# Shirt Design Size Compared to Shirt Size?



## AODEFCON (Nov 17, 2014)

I need to know if this is common with all fulfillment services, and if there is a fulfillment service that takes this issue into consideration.

I ordered a shirt, from a fulfillment company.
However, there is something that I realized. 
Since the design is a max certain size, the larger the shirt printed on, the design remains the same size.
So, the image that buyers see, when viewing the shirt in the shop, shows the letters or image across a whole front portion of the shirt.

But, if someone orders a large size, the actual product, when they receive it, will not look
the same as the image. This is due to the larger shirt size, and design being the same size. 
The larger shirt will cause the image to look smaller on the shirt.

So if a customer is expecting to have some awesome graphic lettering across the chest, as shown in 
the preview image, they will instead receive a shirt where the lettering does not expand
out across the chest, as shown in the preview. 

I ordered an XL shirt from one of my designs. 
The design is as I described above, not as large as it looks on the actual shirt preview from online.
To me, I would still wear it, and I can modify designs with this in mind, to create less
of the appearance of a smaller design on a larger shirt. 
Had my design been printed on a small shirt, it would have probably looked just like the 
shirt preview, and the lettering would have spanned further across the chest.

Now imagine if someone ordered a 3XL, and getting a shirt with a design really small on the front, compared to what they seen online. 
I am guessing this is an issue for all fulfillment services? 
Unless there is one that scales the design to the shirt size, to accommodate.


----------



## puw (Apr 12, 2015)

I see this is an old post but should anyone land on this as I did, I wanted to let other members know of a youtube video that shows how to setup your designs from a template based on different sizes.

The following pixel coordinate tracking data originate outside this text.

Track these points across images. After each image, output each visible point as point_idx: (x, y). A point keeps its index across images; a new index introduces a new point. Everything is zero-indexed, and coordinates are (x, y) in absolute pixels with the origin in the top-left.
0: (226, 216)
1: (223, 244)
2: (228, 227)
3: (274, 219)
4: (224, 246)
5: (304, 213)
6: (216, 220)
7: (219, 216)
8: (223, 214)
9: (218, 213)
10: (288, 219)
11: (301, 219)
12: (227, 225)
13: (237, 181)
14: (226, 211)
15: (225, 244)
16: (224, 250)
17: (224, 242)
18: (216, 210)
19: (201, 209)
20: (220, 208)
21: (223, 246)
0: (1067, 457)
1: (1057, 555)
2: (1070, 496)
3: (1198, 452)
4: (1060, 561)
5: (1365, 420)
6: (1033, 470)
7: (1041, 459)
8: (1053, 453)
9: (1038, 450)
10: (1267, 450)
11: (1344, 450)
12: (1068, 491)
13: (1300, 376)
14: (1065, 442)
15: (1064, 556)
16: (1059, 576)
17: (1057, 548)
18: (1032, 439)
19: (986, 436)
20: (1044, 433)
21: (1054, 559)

Your example sounds like the designer just sent in one design for all sizes.


----------



## yarbsea (Jan 28, 2015)

3Xl is the way to go on this on...


----------



## Pressera (Jun 11, 2015)

The problem you described is related to all major fulfilment centres: Printful, Print Aura, Merchify and others. It is always better to have your own mockups and display the artwork size as it is real. Keep in mind that standard printing area is 12"x16" and calculate proportionally what design size has to be displayed for S-3XL t-shirts.


----------